Dataset entries:
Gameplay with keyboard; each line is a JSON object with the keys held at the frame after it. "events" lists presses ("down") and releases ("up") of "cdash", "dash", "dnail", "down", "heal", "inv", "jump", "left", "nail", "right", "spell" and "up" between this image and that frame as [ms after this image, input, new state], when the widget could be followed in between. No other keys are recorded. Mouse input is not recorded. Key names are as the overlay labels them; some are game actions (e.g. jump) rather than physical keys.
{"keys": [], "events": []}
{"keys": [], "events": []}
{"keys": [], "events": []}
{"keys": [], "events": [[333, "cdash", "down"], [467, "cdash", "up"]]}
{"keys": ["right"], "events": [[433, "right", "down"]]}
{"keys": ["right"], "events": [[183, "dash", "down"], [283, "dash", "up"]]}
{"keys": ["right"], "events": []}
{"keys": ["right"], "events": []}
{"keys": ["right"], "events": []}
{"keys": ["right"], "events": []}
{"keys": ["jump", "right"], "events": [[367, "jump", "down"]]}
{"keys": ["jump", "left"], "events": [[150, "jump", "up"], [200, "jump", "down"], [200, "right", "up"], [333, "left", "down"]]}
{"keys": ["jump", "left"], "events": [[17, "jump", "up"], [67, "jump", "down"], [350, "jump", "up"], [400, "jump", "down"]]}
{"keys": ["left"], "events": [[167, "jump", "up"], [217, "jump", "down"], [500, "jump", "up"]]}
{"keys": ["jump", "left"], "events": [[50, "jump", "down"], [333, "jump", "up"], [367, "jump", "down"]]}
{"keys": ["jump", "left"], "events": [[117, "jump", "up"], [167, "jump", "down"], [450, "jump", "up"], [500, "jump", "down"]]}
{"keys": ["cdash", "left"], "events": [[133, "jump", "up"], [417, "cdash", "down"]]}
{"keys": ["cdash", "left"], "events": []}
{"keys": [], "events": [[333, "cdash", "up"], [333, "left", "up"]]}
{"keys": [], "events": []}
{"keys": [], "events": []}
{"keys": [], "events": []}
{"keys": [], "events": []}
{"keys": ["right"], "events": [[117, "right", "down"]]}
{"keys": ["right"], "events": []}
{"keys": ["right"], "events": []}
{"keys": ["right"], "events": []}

Goal of the exercise: Reproduce every record, making sure each one stays exactly the same.

Response box:
Gameplay with keyboard; each line is a JSON object with the keys held at the frame after it. "events" lists presses ("down") and releases ("up") of "cdash", "dash", "dnail", "down", "heal", "inv", "jump", "left", "nail", "right", "spell" and "up" between this image and that frame as [ms after this image, input, new state], when the widget could be followed in between. No other keys are recorded. Mouse input is not recorded. Key names are as the overlay labels them; some are game actions (e.g. jump) rather than physical keys.
{"keys": [], "events": []}
{"keys": [], "events": []}
{"keys": [], "events": []}
{"keys": [], "events": [[333, "cdash", "down"], [467, "cdash", "up"]]}
{"keys": ["right"], "events": [[433, "right", "down"]]}
{"keys": ["right"], "events": [[183, "dash", "down"], [283, "dash", "up"]]}
{"keys": ["right"], "events": []}
{"keys": ["right"], "events": []}
{"keys": ["right"], "events": []}
{"keys": ["right"], "events": []}
{"keys": ["jump", "right"], "events": [[367, "jump", "down"]]}
{"keys": ["jump", "left"], "events": [[150, "jump", "up"], [200, "jump", "down"], [200, "right", "up"], [333, "left", "down"]]}
{"keys": ["jump", "left"], "events": [[17, "jump", "up"], [67, "jump", "down"], [350, "jump", "up"], [400, "jump", "down"]]}
{"keys": ["left"], "events": [[167, "jump", "up"], [217, "jump", "down"], [500, "jump", "up"]]}
{"keys": ["jump", "left"], "events": [[50, "jump", "down"], [333, "jump", "up"], [367, "jump", "down"]]}
{"keys": ["jump", "left"], "events": [[117, "jump", "up"], [167, "jump", "down"], [450, "jump", "up"], [500, "jump", "down"]]}
{"keys": ["cdash", "left"], "events": [[133, "jump", "up"], [417, "cdash", "down"]]}
{"keys": ["cdash", "left"], "events": []}
{"keys": [], "events": [[333, "cdash", "up"], [333, "left", "up"]]}
{"keys": [], "events": []}
{"keys": [], "events": []}
{"keys": [], "events": []}
{"keys": [], "events": []}
{"keys": ["right"], "events": [[117, "right", "down"]]}
{"keys": ["right"], "events": []}
{"keys": ["right"], "events": []}
{"keys": ["right"], "events": []}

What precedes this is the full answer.